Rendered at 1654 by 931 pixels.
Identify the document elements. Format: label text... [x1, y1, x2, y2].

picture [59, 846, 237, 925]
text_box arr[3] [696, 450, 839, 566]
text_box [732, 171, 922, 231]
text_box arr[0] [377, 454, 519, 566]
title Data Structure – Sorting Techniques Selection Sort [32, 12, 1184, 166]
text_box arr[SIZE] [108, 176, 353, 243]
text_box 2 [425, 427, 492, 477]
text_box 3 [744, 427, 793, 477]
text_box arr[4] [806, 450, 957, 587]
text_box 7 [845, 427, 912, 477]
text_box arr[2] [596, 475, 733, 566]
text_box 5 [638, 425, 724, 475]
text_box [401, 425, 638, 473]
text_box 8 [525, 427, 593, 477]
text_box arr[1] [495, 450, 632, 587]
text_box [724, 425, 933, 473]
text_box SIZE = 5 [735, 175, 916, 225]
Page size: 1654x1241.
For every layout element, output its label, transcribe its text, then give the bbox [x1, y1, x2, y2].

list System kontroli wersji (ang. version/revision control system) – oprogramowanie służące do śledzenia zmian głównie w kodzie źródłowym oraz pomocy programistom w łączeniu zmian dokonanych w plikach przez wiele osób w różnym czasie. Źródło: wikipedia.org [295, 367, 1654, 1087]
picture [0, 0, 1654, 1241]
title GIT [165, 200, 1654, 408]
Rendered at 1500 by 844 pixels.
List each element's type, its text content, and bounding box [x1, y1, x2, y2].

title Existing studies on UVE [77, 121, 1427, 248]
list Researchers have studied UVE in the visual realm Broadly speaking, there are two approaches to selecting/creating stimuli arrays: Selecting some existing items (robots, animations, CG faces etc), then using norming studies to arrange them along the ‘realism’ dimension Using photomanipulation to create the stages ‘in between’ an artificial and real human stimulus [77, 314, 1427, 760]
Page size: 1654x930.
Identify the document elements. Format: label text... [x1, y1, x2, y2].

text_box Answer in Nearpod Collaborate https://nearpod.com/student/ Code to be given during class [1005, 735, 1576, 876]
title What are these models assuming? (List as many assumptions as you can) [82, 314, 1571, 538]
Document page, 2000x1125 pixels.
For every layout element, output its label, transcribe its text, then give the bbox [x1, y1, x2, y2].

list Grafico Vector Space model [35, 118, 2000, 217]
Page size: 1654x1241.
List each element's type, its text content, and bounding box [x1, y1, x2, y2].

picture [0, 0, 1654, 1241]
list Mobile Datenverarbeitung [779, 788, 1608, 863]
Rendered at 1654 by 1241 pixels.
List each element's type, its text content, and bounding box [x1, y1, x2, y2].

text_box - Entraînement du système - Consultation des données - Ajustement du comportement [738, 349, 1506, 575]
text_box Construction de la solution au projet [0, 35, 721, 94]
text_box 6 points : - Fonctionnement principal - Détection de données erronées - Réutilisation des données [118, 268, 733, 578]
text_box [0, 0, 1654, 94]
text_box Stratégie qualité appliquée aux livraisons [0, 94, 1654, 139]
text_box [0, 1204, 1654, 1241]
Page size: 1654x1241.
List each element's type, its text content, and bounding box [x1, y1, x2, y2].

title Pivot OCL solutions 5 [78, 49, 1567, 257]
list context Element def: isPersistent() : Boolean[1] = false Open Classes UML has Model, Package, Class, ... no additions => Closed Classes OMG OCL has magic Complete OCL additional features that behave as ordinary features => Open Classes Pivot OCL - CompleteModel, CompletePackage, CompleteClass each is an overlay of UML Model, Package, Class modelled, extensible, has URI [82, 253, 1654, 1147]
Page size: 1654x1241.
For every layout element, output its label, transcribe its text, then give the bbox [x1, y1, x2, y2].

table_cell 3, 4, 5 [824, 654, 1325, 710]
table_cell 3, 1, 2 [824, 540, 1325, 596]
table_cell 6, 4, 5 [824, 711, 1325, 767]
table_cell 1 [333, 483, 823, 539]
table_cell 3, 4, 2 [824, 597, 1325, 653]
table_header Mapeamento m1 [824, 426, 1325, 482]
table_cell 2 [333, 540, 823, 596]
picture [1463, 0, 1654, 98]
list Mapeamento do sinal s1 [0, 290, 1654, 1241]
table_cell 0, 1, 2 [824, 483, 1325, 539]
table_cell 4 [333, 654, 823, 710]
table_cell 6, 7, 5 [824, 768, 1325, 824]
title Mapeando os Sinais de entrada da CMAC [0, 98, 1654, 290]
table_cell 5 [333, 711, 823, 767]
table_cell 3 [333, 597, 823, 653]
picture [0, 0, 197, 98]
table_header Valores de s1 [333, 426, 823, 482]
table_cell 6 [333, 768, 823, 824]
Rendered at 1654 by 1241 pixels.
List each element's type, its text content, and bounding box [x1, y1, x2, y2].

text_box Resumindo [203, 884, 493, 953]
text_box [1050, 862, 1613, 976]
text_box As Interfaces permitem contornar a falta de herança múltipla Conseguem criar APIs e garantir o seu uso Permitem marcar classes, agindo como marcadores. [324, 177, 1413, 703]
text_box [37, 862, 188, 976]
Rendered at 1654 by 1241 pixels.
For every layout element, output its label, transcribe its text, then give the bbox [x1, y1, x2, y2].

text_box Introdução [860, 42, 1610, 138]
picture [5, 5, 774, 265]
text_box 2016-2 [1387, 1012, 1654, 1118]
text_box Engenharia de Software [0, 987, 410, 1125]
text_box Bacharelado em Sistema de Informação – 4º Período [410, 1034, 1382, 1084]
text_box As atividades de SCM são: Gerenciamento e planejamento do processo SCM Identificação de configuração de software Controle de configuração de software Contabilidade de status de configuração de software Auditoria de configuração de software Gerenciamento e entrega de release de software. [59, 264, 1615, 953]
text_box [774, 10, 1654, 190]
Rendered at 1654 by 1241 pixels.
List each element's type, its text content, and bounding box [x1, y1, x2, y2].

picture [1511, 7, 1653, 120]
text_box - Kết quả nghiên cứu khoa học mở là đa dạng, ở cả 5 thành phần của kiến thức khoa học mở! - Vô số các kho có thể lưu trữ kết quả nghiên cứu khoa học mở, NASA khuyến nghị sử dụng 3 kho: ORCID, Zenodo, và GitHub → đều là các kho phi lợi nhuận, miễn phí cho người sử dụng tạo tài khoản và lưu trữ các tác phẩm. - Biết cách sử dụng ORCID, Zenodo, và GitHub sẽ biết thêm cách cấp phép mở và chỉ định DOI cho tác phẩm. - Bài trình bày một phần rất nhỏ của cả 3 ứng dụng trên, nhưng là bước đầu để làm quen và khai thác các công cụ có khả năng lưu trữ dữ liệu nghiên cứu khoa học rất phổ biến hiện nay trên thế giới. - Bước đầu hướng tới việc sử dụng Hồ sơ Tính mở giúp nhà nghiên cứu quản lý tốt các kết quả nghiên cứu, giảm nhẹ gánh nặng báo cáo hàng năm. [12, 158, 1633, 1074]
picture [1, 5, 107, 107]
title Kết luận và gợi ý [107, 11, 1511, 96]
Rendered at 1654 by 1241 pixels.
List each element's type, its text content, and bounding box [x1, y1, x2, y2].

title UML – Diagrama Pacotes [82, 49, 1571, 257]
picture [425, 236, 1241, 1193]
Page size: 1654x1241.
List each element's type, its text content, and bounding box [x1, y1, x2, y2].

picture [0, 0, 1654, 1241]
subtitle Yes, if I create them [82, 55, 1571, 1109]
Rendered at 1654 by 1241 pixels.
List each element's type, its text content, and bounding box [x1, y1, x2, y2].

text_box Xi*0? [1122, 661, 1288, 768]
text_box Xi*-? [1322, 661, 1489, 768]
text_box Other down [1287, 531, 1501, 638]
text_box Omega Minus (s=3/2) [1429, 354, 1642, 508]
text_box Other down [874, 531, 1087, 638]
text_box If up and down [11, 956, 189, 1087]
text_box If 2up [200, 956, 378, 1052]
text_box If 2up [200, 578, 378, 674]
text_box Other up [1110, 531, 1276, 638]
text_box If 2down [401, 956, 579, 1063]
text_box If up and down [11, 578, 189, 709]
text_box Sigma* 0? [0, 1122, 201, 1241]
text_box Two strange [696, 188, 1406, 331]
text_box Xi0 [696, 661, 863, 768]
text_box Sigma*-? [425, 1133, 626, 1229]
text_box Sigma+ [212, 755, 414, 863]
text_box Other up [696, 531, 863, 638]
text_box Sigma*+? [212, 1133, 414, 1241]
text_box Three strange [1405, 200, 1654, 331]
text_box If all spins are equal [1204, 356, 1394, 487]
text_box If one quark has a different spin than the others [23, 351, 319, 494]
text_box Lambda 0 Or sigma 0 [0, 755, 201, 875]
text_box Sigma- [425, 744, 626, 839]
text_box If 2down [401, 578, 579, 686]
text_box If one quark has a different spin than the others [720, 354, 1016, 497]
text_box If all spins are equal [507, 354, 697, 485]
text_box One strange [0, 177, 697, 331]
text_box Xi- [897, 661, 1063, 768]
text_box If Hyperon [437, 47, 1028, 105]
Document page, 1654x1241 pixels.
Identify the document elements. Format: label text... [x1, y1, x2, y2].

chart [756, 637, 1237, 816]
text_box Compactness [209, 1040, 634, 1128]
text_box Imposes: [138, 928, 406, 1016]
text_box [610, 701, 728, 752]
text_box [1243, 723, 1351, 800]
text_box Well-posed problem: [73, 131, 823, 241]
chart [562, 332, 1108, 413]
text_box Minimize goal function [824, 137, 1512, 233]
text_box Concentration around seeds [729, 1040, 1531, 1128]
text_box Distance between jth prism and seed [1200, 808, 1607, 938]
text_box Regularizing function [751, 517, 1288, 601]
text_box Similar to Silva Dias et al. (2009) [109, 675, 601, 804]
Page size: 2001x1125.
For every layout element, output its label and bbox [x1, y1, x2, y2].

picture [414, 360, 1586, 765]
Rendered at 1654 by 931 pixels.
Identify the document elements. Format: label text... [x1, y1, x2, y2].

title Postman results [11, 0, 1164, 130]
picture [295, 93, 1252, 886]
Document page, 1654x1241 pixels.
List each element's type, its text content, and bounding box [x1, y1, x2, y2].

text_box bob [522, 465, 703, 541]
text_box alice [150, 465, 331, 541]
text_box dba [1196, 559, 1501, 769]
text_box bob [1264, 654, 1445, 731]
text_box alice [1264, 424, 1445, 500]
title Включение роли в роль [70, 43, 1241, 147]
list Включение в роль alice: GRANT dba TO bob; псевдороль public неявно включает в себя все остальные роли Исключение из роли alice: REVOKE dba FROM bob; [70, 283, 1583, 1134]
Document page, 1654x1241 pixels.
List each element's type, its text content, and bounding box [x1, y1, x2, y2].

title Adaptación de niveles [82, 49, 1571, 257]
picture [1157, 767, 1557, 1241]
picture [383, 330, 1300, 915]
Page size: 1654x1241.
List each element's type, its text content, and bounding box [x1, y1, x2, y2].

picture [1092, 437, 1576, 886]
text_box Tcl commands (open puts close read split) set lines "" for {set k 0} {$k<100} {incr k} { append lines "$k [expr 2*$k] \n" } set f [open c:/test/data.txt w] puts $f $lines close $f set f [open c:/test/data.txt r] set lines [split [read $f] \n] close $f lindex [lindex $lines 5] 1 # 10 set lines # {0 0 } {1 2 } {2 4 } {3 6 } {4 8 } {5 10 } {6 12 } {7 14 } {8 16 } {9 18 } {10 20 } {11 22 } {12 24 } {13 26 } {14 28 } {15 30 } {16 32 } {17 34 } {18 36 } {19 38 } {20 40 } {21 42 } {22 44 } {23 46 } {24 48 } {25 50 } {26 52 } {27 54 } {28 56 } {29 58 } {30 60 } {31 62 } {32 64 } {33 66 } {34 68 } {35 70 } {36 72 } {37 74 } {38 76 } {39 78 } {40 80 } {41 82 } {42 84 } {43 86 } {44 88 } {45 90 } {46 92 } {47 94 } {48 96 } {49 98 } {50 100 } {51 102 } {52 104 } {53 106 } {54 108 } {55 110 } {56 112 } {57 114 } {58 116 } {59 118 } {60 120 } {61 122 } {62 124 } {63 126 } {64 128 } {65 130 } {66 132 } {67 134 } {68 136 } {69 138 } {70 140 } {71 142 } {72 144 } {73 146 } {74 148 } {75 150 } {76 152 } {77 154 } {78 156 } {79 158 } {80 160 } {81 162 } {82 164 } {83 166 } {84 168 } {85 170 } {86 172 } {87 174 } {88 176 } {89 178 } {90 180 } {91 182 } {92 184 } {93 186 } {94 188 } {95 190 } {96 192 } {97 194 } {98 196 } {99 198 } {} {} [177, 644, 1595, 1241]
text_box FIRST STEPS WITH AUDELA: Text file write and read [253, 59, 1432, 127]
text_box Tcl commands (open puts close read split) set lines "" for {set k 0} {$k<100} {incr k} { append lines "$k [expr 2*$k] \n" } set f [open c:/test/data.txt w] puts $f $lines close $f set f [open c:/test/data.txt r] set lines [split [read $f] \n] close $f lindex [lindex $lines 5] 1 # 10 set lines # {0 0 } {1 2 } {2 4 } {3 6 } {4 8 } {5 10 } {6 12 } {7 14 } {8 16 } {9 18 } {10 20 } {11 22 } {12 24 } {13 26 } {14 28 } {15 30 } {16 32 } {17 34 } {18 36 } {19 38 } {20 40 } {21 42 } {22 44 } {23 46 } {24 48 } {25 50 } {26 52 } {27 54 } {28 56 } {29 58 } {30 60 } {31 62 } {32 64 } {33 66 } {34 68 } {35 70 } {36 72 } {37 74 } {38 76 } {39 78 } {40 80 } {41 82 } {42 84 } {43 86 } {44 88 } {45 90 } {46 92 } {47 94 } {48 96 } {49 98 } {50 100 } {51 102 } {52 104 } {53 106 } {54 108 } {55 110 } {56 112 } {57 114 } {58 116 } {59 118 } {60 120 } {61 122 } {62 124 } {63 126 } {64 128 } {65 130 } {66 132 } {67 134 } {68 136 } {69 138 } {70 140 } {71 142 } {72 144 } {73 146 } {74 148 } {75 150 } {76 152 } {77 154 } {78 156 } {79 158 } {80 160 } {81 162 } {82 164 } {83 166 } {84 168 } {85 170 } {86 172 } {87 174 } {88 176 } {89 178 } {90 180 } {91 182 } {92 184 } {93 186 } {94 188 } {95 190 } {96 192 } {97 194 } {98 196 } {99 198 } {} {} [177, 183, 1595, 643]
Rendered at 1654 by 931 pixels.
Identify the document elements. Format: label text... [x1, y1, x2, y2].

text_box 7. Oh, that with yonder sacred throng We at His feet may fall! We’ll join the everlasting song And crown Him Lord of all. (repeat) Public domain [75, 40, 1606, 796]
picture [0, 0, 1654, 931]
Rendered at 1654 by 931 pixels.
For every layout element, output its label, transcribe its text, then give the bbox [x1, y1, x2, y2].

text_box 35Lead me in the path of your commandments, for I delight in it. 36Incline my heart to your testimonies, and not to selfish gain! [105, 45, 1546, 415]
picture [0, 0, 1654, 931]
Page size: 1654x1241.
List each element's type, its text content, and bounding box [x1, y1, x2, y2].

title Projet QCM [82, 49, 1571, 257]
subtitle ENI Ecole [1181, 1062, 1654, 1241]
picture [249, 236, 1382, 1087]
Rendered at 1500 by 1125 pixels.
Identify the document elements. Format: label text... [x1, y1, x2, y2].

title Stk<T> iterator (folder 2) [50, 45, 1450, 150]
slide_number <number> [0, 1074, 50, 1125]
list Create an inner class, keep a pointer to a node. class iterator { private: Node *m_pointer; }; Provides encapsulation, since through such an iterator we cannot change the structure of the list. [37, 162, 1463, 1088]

----------------

Devuelve sin cambios las líneas que van desde la que contiene "Document page, 2000x1125 pixels." hasta la que contiene "list Mobile Datenverarbeitung", ambas incluidas.

**Respuesta completa**
Document page, 2000x1125 pixels.
For every layout element, output its label, transcribe its text, then give the bbox [x1, y1, x2, y2].

list Grafico Vector Space model [35, 118, 2000, 217]
Page size: 1654x1241.
List each element's type, its text content, and bounding box [x1, y1, x2, y2].

picture [0, 0, 1654, 1241]
list Mobile Datenverarbeitung [779, 788, 1608, 863]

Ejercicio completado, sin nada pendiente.